# Damn....the shoes of my dreams!!!



## user2 (Oct 5, 2005)

Believe me...if I had the money and the legs these would be mine!

Those are soooooo amazing but I don't wanna know their price!

Sorry for the crappy pic...I couldn't find a decent pic with Google so I had to photograph it off my monitor....


----------



## poddygirl (Oct 7, 2005)

Wow - those are wicked! But, not for me of the well defined (aka chubby!) calves. How much are they?


----------



## user2 (Oct 7, 2005)

Yeah poddygirl I know what you're talking about!
I'm happy that I can wear my Uggs even crushed!
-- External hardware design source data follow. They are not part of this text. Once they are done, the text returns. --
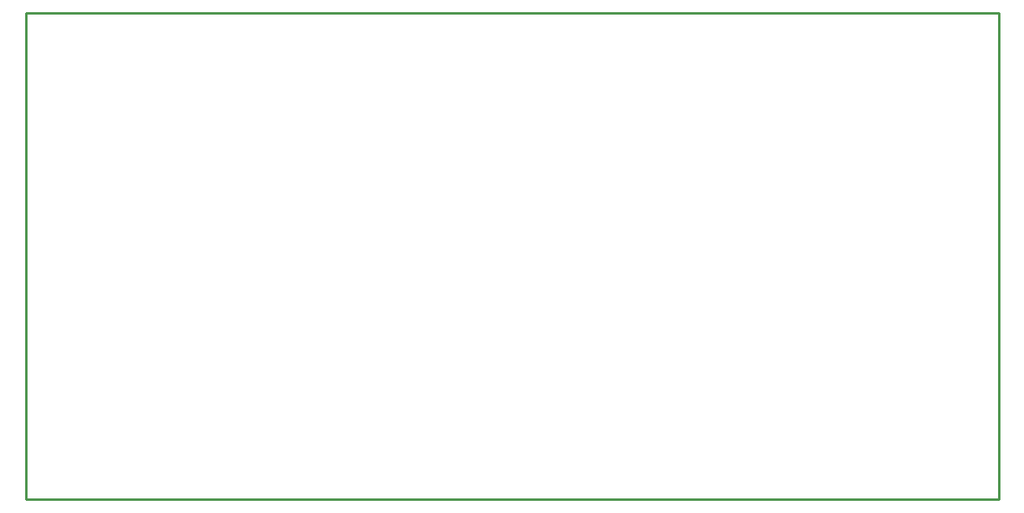
<source format=gko>
G04 Layer: BoardOutlineLayer*
G04 EasyEDA v6.5.9, 2022-08-16 23:28:22*
G04 f5b14a09dd684442802db1c3ffc6393c,10*
G04 Gerber Generator version 0.2*
G04 Scale: 100 percent, Rotated: No, Reflected: No *
G04 Dimensions in millimeters *
G04 leading zeros omitted , absolute positions ,4 integer and 5 decimal *
%FSLAX45Y45*%
%MOMM*%

%ADD10C,0.2540*%
D10*
X0Y4999989D02*
G01*
X0Y5080000D01*
X10160000Y5080000D01*
X10160000Y0D01*
X0Y0D01*
X0Y4999989D01*

%LPD*%
M02*

</source>
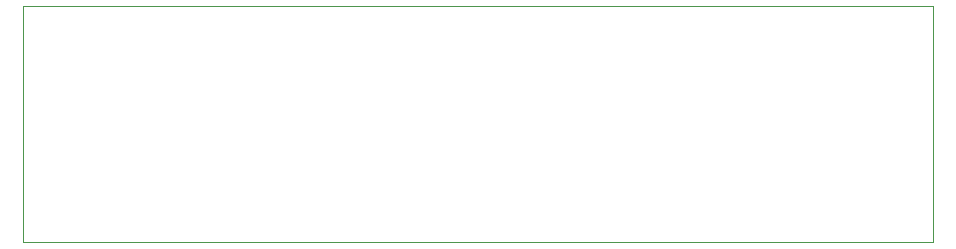
<source format=gbr>
G04 #@! TF.GenerationSoftware,KiCad,Pcbnew,(5.0.1)-4*
G04 #@! TF.CreationDate,2019-10-30T18:23:07+01:00*
G04 #@! TF.ProjectId,PCB,5043422E6B696361645F706362000000,rev?*
G04 #@! TF.SameCoordinates,Original*
G04 #@! TF.FileFunction,Profile,NP*
%FSLAX46Y46*%
G04 Gerber Fmt 4.6, Leading zero omitted, Abs format (unit mm)*
G04 Created by KiCad (PCBNEW (5.0.1)-4) date 30/10/2019 18:23:07*
%MOMM*%
%LPD*%
G01*
G04 APERTURE LIST*
%ADD10C,0.100000*%
G04 APERTURE END LIST*
D10*
X100000000Y-120000000D02*
X177000000Y-120000000D01*
X177000000Y-100000000D02*
X177000000Y-120000000D01*
X100000000Y-100000000D02*
X177000000Y-100000000D01*
X100000000Y-100000000D02*
X100000000Y-120000000D01*
M02*

</source>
I really don't know and want to know how much they are but I would guess that they're around $600-700!


----------



## so_siqqq (Oct 7, 2005)

I saw those with shearling and they were 1825 USD, ugh.
I don't wear boots though because I have big calves which suck big time.


----------



## jess98765 (Oct 8, 2005)

wow sexy shoes!! i want them!


----------



## stacey (Oct 8, 2005)

i'm joining the big calve group too. i'm sure you can get it strecthed out though.


----------



## dreams (Oct 11, 2005)

We are the big calve people here!! But if you get them stretched, then it might not look as nice/wrong..... Big calves suck....Nice shoes though...


----------